Mallorca überspielt sich selbst: demichelis' taktische wende scheitert

Ein vermeintlich simpler Wechsel in der Aufstellung, und schon gerät der aufgestiegene Aufschwung des FC Mallorca ins Wanken. Gegen Alavés offenbarte Trainer Javier Demichelis, dass die goldene Formel des Teams nicht unantastbar ist – eine Lektion, die die Fans bitter schmeckte.

Die entschlüsselung von demichelis

Die entschlüsselung von demichelis' experiment

Nachdem Demichelis das Team mit Darder als Dreh- und Angelpunkt im Zentrum revolutioniert hatte, schien der Mallorca-Fußball plötzlich eine neue Identität zu besitzen. Die Harmonie zwischen Darder, Samú Costa und Morlanes im Mittelfeld, unterstützt von Pablo Torre in der Spitze, bildete das Fundament für eine beeindruckende Ballkontrolle und Spieldominanz. Doch gegen Alavés wagte der Coach einen Umbruch: David López sollte Valjent in der Abwehr verstärken, während Mascarell in seine bevorzugte Position als defensiver Mittelfeldspieler rückte. Eine Entscheidung, die Darder aus dem Zentrum verdrängte und die zuvor so stabile Struktur des Teams aufzulösen drohte.

Die Konsequenz war ein Mallorca, das den Faden verlor. Ohne Darder, den „Zauberer von Artà“, der das Spiel diktierte und die Kreativität freisetzte, wirkten Torre und die anderen Offensivkräfte wie von der Außenwelt abgeschnitten. Die gewohnte Fluidität im Passspiel verschwand, und der Gegner fand es plötzlich leicht, das Spiel zu kontrollieren. Die Ausfälle von Morlanes und die Verschiebung von Darder waren hierbei entscheidend.

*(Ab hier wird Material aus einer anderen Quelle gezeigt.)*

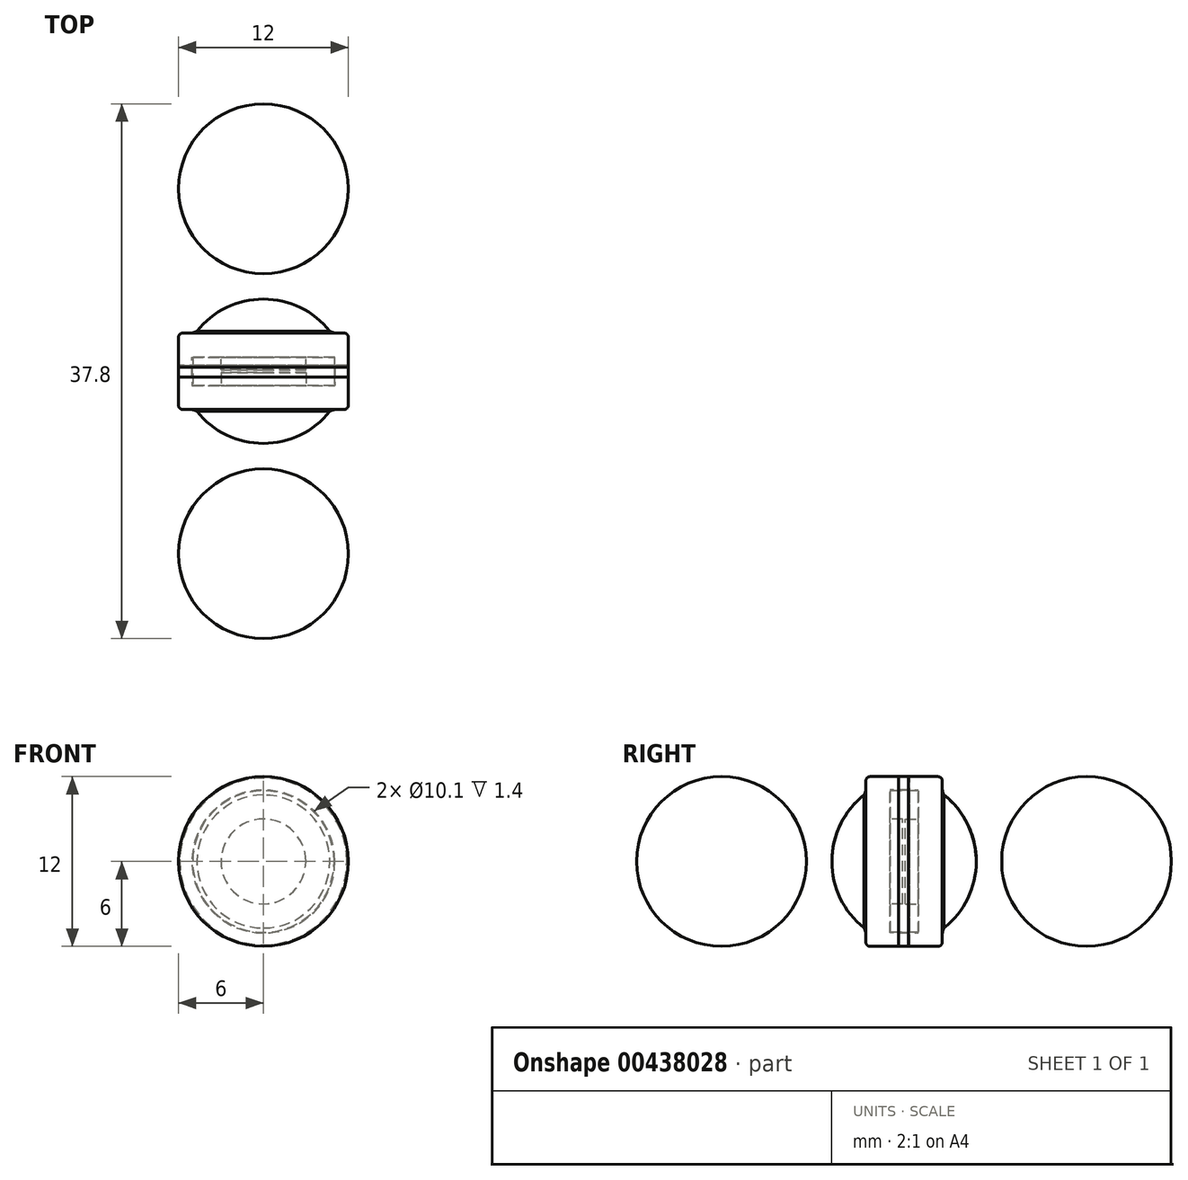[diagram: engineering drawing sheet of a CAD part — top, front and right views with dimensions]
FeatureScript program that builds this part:
annotation { "Feature Type Name" : "Feature", "Feature Type Description" : "" }
export const myFeature = defineFeature(function(context is Context, id is Id, definition is map)
    precondition{}
    {
        {
            var Q0;
            Q0=qCreatedBy(makeId("Right.planeOp"),FACE);
            var sketch = newSketch(context, id + "F0", { "sketchPlane" : qUnion([Q0])});
            skLineSegment(sketch, "E0", {"start": v(-1.4, 3) * mm, "end": v(-1.4, 5.05) * mm});
            skLineSegment(sketch, "E1", {"start": v(-1.4, 5.05) * mm, "end": v(0, 5.05) * mm});
            skLineSegment(sketch, "E2", {"start": v(0, 5.05) * mm, "end": v(0, 6) * mm});
            skLineSegment(sketch, "E3", {"start": v(0, 6) * mm, "end": v(-3.1, 6) * mm});
            skLineSegment(sketch, "E4", {"start": v(-3.1, 6) * mm, "end": v(-3.1, 5.2) * mm});
            skLineSegment(sketch, "E5", {"start": v(-5.5, 0) * mm, "end": v(-0.5, 0) * mm});
            skPoint(sketch, "E6.orphan", {"position": v(-3.1, 0) * mm});
            skArc(sketch, "E7", {"start": v(-3.23, 4.7) * mm, "mid": v(-4.9, 2.6) * mm, "end": v(-5.5, 0) * mm});
            skLineSegment(sketch, "E8", {"start": v(-0.5, 3) * mm, "end": v(-0.5, 0) * mm});
            skPoint(sketch, "E9.orphan", {"position": v(-1.4, 0) * mm});
            skLineSegment(sketch, "E10", {"start": v(-1.4, 3) * mm, "end": v(-0.5, 3) * mm});
            skPoint(sketch, "E11.orphan", {"position": v(-0.5, 2.52) * mm});
            skArc(sketch, "E12", {"start": v(-3.23, 4.7) * mm, "mid": v(-3.13, 4.94) * mm, "end": v(-3.1, 5.2) * mm});
            skPoint(sketch, "E13.orphan", {"position": v(-1.4, 2.52) * mm});
            skSolve(sketch);
        }
        {
            var Q0;
            Q0=qSketchRegion(id+"F0",true);
            var Q1;
            Q1=sQuery(id+"F0.wireOp",EDGE,"E5");
            revolve(context, id + "F1", {"entities" : qUnion([Q0]), "axis" : qUnion([Q1]), "revolveType" : RevolveType.FULL});
        }
        {
            var Q0;
            Q0=makeQuery(id+"F1.opRevolve","SWEPT_EDGE",EDGE,{"disambiguationData":[OSD([sQuery(id+"F0.wireOp",EDGE,"E3"),sQuery(id+"F0.wireOp",EDGE,"E4")])]});
            fillet(context, id + "F2", {"entities" : qUnion([Q0]), "radius" : 0.3 * mm, "tangentPropagation" : true, "allowEdgeOverflow" : false});
        }
        {
            var Q0;
            Q0=makeQuery(id+"F1.opRevolve","SWEPT_FACE",FACE,{"disambiguationData":[OSD([sQuery(id+"F0.wireOp",EDGE,"E0")])]});
            cPlane(context, id + "F3", {"entities" : qUnion([Q0]), "cplaneType" : CPlaneType.OFFSET, "offset" : 1 * mm, "width" : 150 * mm, "height" : 150 * mm});
        }
        {
            var Q0;
            Q0=makeQuery(id+"F1.opRevolve","SWEPT_BODY",BODY,{"disambiguationData":[OSD([sQuery(id+"F0.wireOp",EDGE,"E0"),sQuery(id+"F0.wireOp",EDGE,"E1"),sQuery(id+"F0.wireOp",EDGE,"E2"),sQuery(id+"F0.wireOp",EDGE,"E3"),sQuery(id+"F0.wireOp",EDGE,"E4"),sQuery(id+"F0.wireOp",EDGE,"E5"),sQuery(id+"F0.wireOp",EDGE,"E7"),sQuery(id+"F0.wireOp",EDGE,"2RYD5lRM-PL3K-YWC5-MBGl-w0IWwY0Oq9dN"),sQuery(id+"F0.wireOp",EDGE,"59uXxaTu-KyhA-3nZE-CTbu-j2CFj0NGySWv")])]});
            var Q1;
            Q1=qCreatedBy(id+"F3.planeOp",FACE);
            mirror(context, id + "F4", {"entities" : qUnion([Q0]), "mirrorPlane" : qUnion([Q1])});
        }
        {
            var Q0;
            Q0=qCreatedBy(makeId("Right.planeOp"),FACE);
            var sketch = newSketch(context, id + "F5", { "sketchPlane" : qUnion([Q0])});
            skArc(sketch, "E14", {"start": v(18.5, 0) * mm, "mid": v(12.5, 6) * mm, "end": v(6.5, 0) * mm});
            skLineSegment(sketch, "E15", {"start": v(18.5, 0) * mm, "end": v(6.5, 0) * mm});
            skSolve(sketch);
        }
        {
            var Q0;
            Q0=qSketchRegion(id+"F5",true);
            var Q1;
            Q1=sQuery(id+"F5.wireOp",EDGE,"E15");
            revolve(context, id + "F6", {"entities" : qUnion([Q0]), "axis" : qUnion([Q1]), "revolveType" : RevolveType.FULL});
        }
        {
            var Q0;
            Q0=makeQuery(id+"FeZ0k1wJocLlwxZ_4.boolean.opBoolean","SPLIT",EDGE,{"disambiguationData":[OD(0.0)],"derivedFrom":makeQuery(id+"F1.opRevolve","SWEPT_EDGE",EDGE,{"disambiguationData":[OSD([sQuery(id+"F0.wireOp",EDGE,"E2"),sQuery(id+"F0.wireOp",EDGE,"E3")])]})});
            var Q1;
            Q1=makeQuery(id+"FeZ0k1wJocLlwxZ_4.boolean.opBoolean","SPLIT",EDGE,{"disambiguationData":[OD(1.0)],"derivedFrom":makeQuery(id+"F1.opRevolve","SWEPT_EDGE",EDGE,{"disambiguationData":[OSD([sQuery(id+"F0.wireOp",EDGE,"E2"),sQuery(id+"F0.wireOp",EDGE,"E3")])]})});
            chamfer(context, id + "F7", {"entities" : qUnion([Q0, Q1]), "width" : .1 * mm, "tangentPropagation" : true});
        }
        {
            var Q0;
            Q0=makeQuery(id+"F6.opRevolve","SWEPT_BODY",BODY,{"disambiguationData":[OSD([sQuery(id+"F5.wireOp",EDGE,"E14"),sQuery(id+"F5.wireOp",EDGE,"E15")])]});
            var Q1;
            Q1=qCreatedBy(id+"F3.planeOp",FACE);
            mirror(context, id + "F8", {"entities" : qUnion([Q0]), "mirrorPlane" : qUnion([Q1])});
        }
        {
            var Q0;
            Q0=makeQuery(id+"F1.opRevolve","SWEPT_FACE",FACE,{"disambiguationData":[OSD([sQuery(id+"F0.wireOp",EDGE,"E0")])]});
            var sketch = newSketch(context, id + "F9", { "sketchPlane" : qUnion([Q0])});
            skCircle(sketch, "E16", {"center": v(0, 0) * mm, "radius": 5 * mm});
            skSolve(sketch);
        }
        {
            var Q0;
            Q0=qSketchRegion(id+"F9",true);
            extrude(context, id + "F10", {"entities" : qUnion([Q0]), "depth" : 2 * mm});
        }
    });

Mascarell, der vermeintliche Stabilisator, entpuppte sich als Störfaktor. Während er zweifellos eine wichtige Rolle in der Mannschaft spielt, verdrängt seine Präsenz im defensiven Mittelfeld Darder und beraubt das Team seiner spielerischen Finesse. Die Zahlen sprechen eine deutliche Sprache: Darder schöpfte in den vorherigen Spielen aus seiner zentralen Position seine Stärken voll aus, während er gegen Alavés nahezu unsichtbar war.

Arrasate und Aguirre hatten bereits versucht, Darder anders einzusetzen – hinter der Spitze oder als Innenverteidiger –, doch diese Experimente scheiterten. Erst Demichelis erkannte das Potenzial des Mallorquiners als zentraler Anker im Mittelfeld. Nur um ihn nun, ironischerweise, aus dieser Position zu entfernen. Der Wechsel von Morlanes zu Mascarell, um Boyé und Martínez in der Luft zu kontrollieren, ging ebenfalls nach hinten los, denn die Abwehr war nicht in der Lage, den Druck standzuhalten.

Die Intensität des Spiels lag klar auf Seiten von Alavés. Mallorca wirkte passiv und reagierte nur, anstatt zu gestalten. Das Ergebnis: Eine deutliche Niederlage und eine Frage, die in den Köpfen der Fans nagt: War Demichelis' taktische Neuerung wirklich notwendig?

Die Lehre daraus ist klar: Nicht immer ist ein Umbruch der beste Weg. Manchmal ist es besser, an dem festzuhalten, was funktioniert – besonders, wenn es sich um einen Spieler wie Darder handelt, dessen Qualität und Bedeutung für das Team unbestritten sind. Der FC Mallorca muss nun schnellstmöglichst zu seiner alten Stärke zurückfinden, bevor die Ambitionen des Aufstiegs in weite Ferne rücken.